Here the job is to transcribe the data exactly while omitting the images.

Data supplied

○ ○ ○ ○ ○

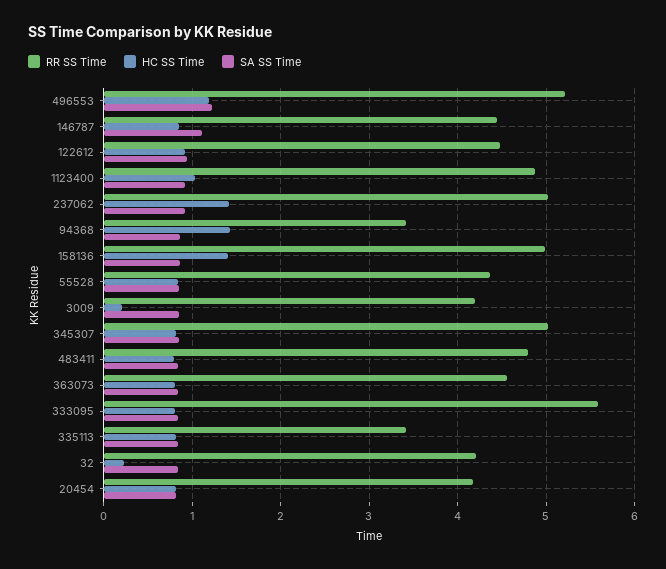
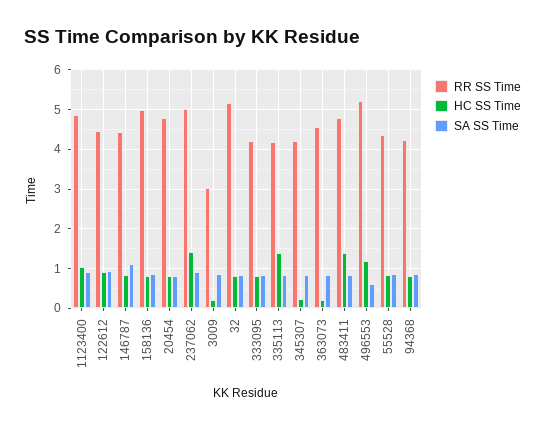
  {
    "RR SS Time": {
      "496553": 5.2,
      "146787": 4.4,
      "122612": 4.5,
      "1123400": 4.9,
      "237062": 5,
-     "94368": 3.4,
+     "94368": 4.2,
      "158136": 5,
      "55528": 4.4,
-     "3009": 4.2,
+     "3009": 3,
-     "345307": 5,
+     "345307": 4.2,
      "483411": 4.8,
      "363073": 4.6,
-     "333095": 5.6,
+     "333095": 4.2,
-     "335113": 3.4,
+     "335113": 4.2,
-     "32": 4.2,
+     "32": 5.2,
-     "20454": 4.2
+     "20454": 4.8
    },
    "HC SS Time": {
      "496553": 1.2,
      "146787": 0.8,
      "122612": 0.9,
      "1123400": 1,
      "237062": 1.4,
-     "94368": 1.4,
+     "94368": 0.8,
-     "158136": 1.4,
+     "158136": 0.8,
      "55528": 0.8,
      "3009": 0.2,
-     "345307": 0.8,
+     "345307": 0.2,
-     "483411": 0.8,
+     "483411": 1.4,
-     "363073": 0.8,
+     "363073": 0.2,
      "333095": 0.8,
-     "335113": 0.8,
+     "335113": 1.4,
-     "32": 0.2,
+     "32": 0.8,
      "20454": 0.8
    },
    "SA SS Time": {
-     "496553": 1.2,
+     "496553": 0.6,
      "146787": 1.1,
      "122612": 0.9,
      "1123400": 0.9,
      "237062": 0.9,
      "94368": 0.9,
      "158136": 0.9,
      "55528": 0.8,
      "3009": 0.8,
      "345307": 0.8,
      "483411": 0.8,
      "363073": 0.8,
      "333095": 0.8,
      "335113": 0.8,
      "32": 0.8,
      "20454": 0.8
    }
  }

○ ○ ○ ○ ○

Output of the exercise
  {
    "RR SS Time": {
      "496553": 5.2,
      "146787": 4.4,
      "122612": 4.5,
      "1123400": 4.9,
      "237062": 5,
-     "94368": 3.4,
+     "94368": 4.2,
      "158136": 5,
      "55528": 4.4,
-     "3009": 4.2,
+     "3009": 3,
-     "345307": 5,
+     "345307": 4.2,
      "483411": 4.8,
      "363073": 4.6,
-     "333095": 5.6,
+     "333095": 4.2,
-     "335113": 3.4,
+     "335113": 4.2,
-     "32": 4.2,
+     "32": 5.2,
-     "20454": 4.2
+     "20454": 4.8
    },
    "HC SS Time": {
      "496553": 1.2,
      "146787": 0.8,
      "122612": 0.9,
      "1123400": 1,
      "237062": 1.4,
-     "94368": 1.4,
+     "94368": 0.8,
-     "158136": 1.4,
+     "158136": 0.8,
      "55528": 0.8,
      "3009": 0.2,
-     "345307": 0.8,
+     "345307": 0.2,
-     "483411": 0.8,
+     "483411": 1.4,
-     "363073": 0.8,
+     "363073": 0.2,
      "333095": 0.8,
-     "335113": 0.8,
+     "335113": 1.4,
-     "32": 0.2,
+     "32": 0.8,
      "20454": 0.8
    },
    "SA SS Time": {
-     "496553": 1.2,
+     "496553": 0.6,
      "146787": 1.1,
      "122612": 0.9,
      "1123400": 0.9,
      "237062": 0.9,
      "94368": 0.9,
      "158136": 0.9,
      "55528": 0.8,
      "3009": 0.8,
      "345307": 0.8,
      "483411": 0.8,
      "363073": 0.8,
      "333095": 0.8,
      "335113": 0.8,
      "32": 0.8,
      "20454": 0.8
    }
  }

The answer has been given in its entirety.